One user challenged:
“Please describe a scenario in which a person avoids paying child support for years and is still a good person.”
“I’ve found that guys with 5 kids who owe several years of back child support and buy lottery tickets are generally pretty responsible, so lets not jump to conclusions. Spending $2 on a powerball ticket instead of a condom doesn’t make him bad, it makes him an American hero. BACK OFF.”

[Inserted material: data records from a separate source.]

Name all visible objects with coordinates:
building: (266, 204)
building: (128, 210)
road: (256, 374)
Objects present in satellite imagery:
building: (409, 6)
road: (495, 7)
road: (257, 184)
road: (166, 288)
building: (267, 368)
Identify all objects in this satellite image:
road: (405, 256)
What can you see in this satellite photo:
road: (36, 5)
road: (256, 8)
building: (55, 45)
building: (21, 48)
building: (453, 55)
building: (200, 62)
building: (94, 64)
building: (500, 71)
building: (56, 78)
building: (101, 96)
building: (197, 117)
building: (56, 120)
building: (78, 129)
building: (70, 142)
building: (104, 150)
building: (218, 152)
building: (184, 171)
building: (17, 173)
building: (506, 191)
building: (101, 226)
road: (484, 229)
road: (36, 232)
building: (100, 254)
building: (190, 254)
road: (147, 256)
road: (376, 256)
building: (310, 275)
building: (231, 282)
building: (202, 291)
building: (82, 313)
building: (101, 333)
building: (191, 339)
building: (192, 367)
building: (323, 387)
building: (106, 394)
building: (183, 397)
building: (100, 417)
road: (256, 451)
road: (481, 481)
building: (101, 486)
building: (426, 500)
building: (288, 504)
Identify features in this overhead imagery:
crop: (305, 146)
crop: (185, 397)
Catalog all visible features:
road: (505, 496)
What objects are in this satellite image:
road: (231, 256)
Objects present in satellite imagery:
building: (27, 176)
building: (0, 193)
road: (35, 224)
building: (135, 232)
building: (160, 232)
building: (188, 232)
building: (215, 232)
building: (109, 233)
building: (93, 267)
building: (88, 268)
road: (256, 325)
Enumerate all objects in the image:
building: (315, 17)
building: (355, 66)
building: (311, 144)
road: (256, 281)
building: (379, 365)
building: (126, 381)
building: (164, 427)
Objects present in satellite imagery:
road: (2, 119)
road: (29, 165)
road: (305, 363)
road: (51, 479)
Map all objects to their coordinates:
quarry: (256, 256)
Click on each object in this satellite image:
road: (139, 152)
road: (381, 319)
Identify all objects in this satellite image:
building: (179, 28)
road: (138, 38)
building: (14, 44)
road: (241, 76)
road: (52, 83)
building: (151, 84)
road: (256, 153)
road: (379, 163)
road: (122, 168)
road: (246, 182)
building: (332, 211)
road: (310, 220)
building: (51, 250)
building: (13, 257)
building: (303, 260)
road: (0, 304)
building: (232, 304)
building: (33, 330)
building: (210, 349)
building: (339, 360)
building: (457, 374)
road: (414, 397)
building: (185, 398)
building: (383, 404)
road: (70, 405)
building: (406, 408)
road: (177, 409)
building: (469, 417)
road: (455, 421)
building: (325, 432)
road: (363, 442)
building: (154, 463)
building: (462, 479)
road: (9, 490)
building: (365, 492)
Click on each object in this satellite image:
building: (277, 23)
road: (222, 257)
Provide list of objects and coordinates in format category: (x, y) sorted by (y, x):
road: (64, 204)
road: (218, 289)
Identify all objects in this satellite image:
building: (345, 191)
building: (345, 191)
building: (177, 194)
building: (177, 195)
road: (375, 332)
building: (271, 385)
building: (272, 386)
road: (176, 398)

One non-custodial parent said:
“As someone who has owed as much as 10k in back child support, I can easily see how this person could be a good person and still owe back support. The mechanism for collecting child support are designed to favor the the custodial parent. So changing support is often cumbersome and expensive. Add on top of this the fact that changes in judgments do not always get communicated to the collecting operations or to the federal level where tax returns can be garnished. I have been through the mill on this several time in the state of illinois.”
And a second added:
“It’s not always that easy. I got behind by around 12k. See I was living in NJ while my case is in NC. I was very sick. So sick I needed a liver transplant. I could not work and I damn sure was in no shape to make the trip to NC. Not working meant I could not afford a lawyer to handle the case for me. The arrears just kept ticking up, up and away. The next time we went to court for an adjustment I had all the proof I needed to show I was a)incapable of working b)incapable of going to court for a reduction. None of that mattered.”
Do you think the Powerball winner’s child support debt is potentially understandable, or is it something for which there is no excuse?